Vous avez donné l’intégrale des sonates de Beethoven en novembre dernier au Japon et les cinq concertos de Beethoven en janvier de cette année à Paris avec l’Orchestre de Chambre de Paris. Pourriez-vous parler de ces deux séries ?
L’intégrale des 32 sonates au Japon était pour moi un événement très important. D’abord, c’était la dixième fois que je jouais ce cycle. C’était donc une sorte d’anniversaire d’un projet fou que j’ai fêté à Tokyo – Vous savez, j’ai un amour inconditionnel pour le Japon ! J’ai eu une chance inouïe d’avoir pu réaliser cette série de neuf concerts dans la magnifique salle de Musashino Civic Cultural Hall, d’autant que le public était enthousiaste. Tous les concerts étaient complets. Et après chaque concert, dédicace de disques pendant des heures, un rituel typiquement japonais… Il y a eu une standing ovation tout à la fin, au dernier concert, les auditeurs étaient emportés, déchaînés, ils poussaient des cris, comme dans un concert de rock ! Pour ma part, je n’ai jamais vu ça au Japon ! Les Japonais sont d’habitude très calmes et très disciplinés, même quand ils aiment, ils gardent une distance, ils sont réservés, par politesse aussi, peut-être. Mais là, c’était… merveilleux. Vraiment merveilleux.

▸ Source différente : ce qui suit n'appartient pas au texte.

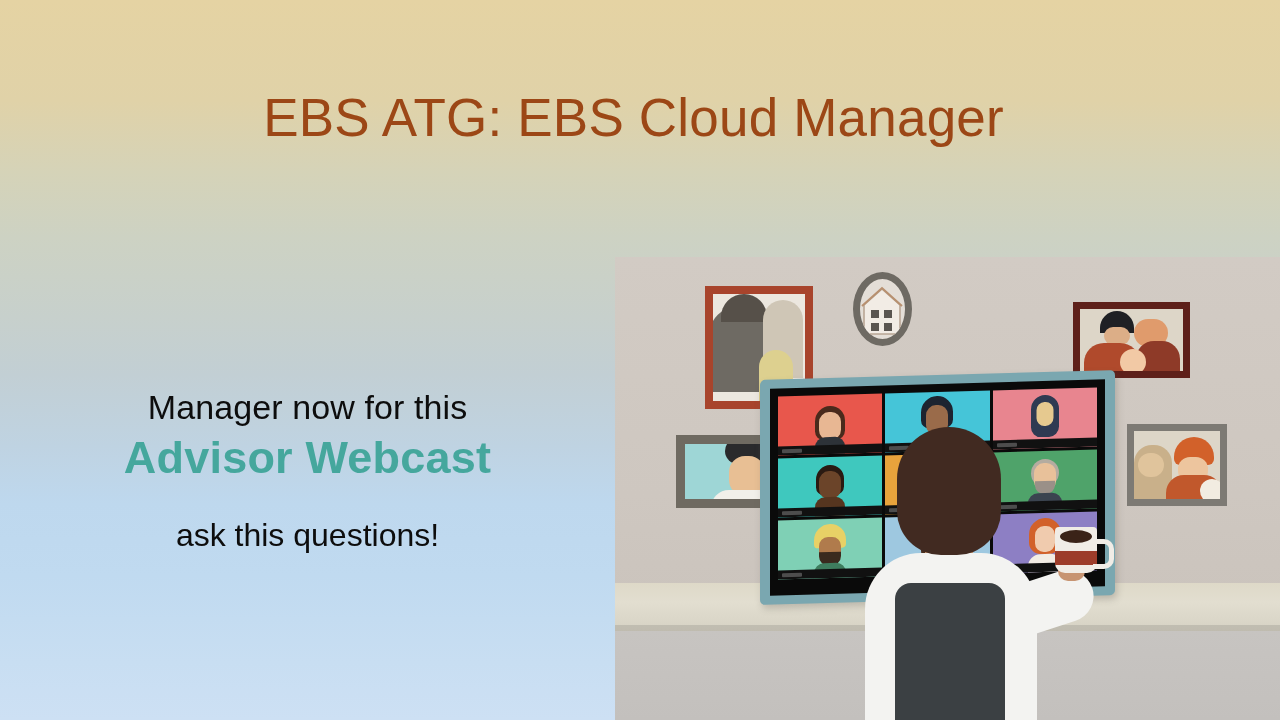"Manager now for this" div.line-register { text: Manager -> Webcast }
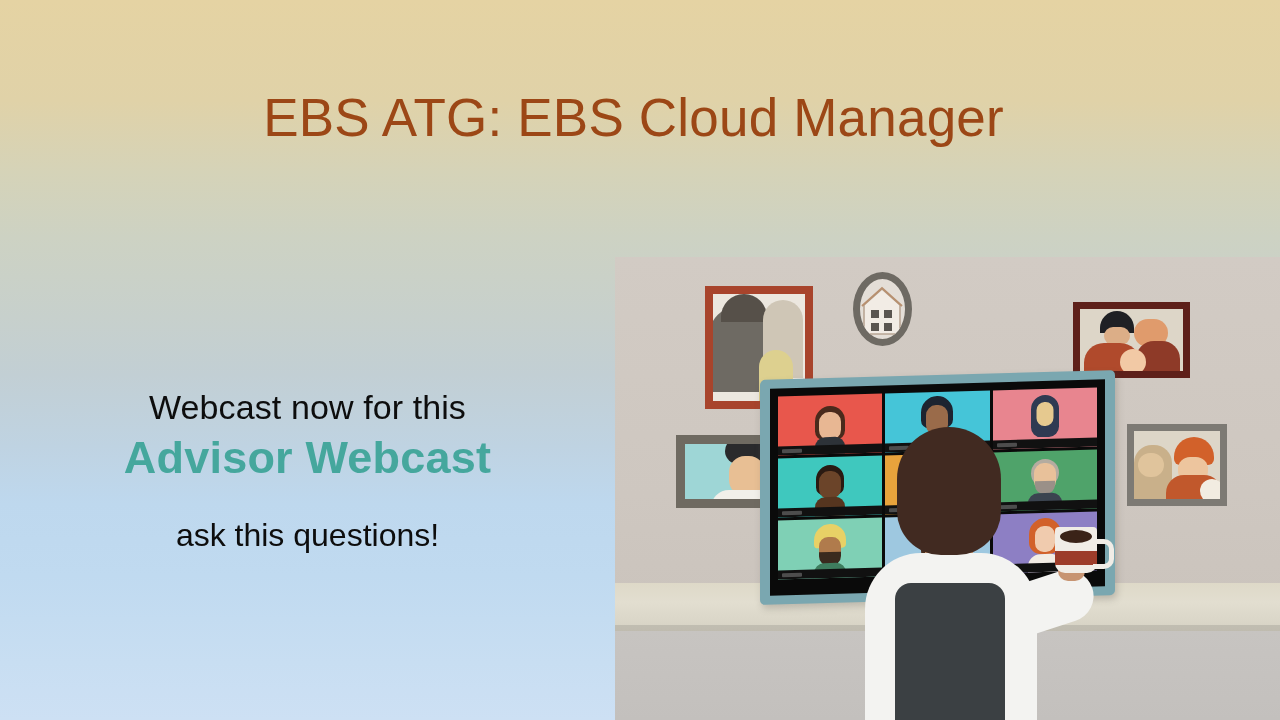"Advisor Webcast" div.line-webcast { html: <div>Advisor Webcast</div> -> none }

Ensuite, à Paris, nous avons également eu un grand succès avec l’Orchestre de Chambre de Paris, au théâtre des Champs-Élysées, pour les cinq concertos en une soirée que nous avons joués à guichets fermés. Nous avons d’abord donné un premier concert, suivi d’une pause longue pendant laquelle les gens pouvaient dîner, moi aussi d’ailleurs ! Puis, un autre concert et après 20 minutes de pause, enfin le Cinquième Concerto. C’était un grand voyage exceptionnel. Je suis depuis trois ans un artiste associé à l’Orchestre de Chambre de Paris et nous avons construit beaucoup de projets originaux ensemble. Nous avons joué plusieurs concerts à Paris, dont beaucoup en jouer-diriger. J’ai fait mes débuts en tant que chef d’orchestre avec eux à Paris avec la Cinquième Symphonie de Beethoven, en 2018, en première partie le Triple Concerto dirigé du piano. Un moment inoubliable pour moi !
« Je ne conçois pas une intégrale comme un marathon,
mais comme un grand voyage »
L’idée de donner l’intégrale des concertos ou des sonates en un temps court n’est pas de faire un marathon, mais plutôt celle d’un voyage. Offrir au public une occasion d’entendre ces œuvres dans la continuité et de suivre son évolution, depuis des compositions de jeunesse qui imitent encore Mozart pour arriver, en ce qui concerne les sonates, à la maturité, à ces dynamites beethovéniennes, à l’explosion du style classique.
Pour les sonates qui sont échelonnées sur toute sa vie, je les considère comme une autobiographie.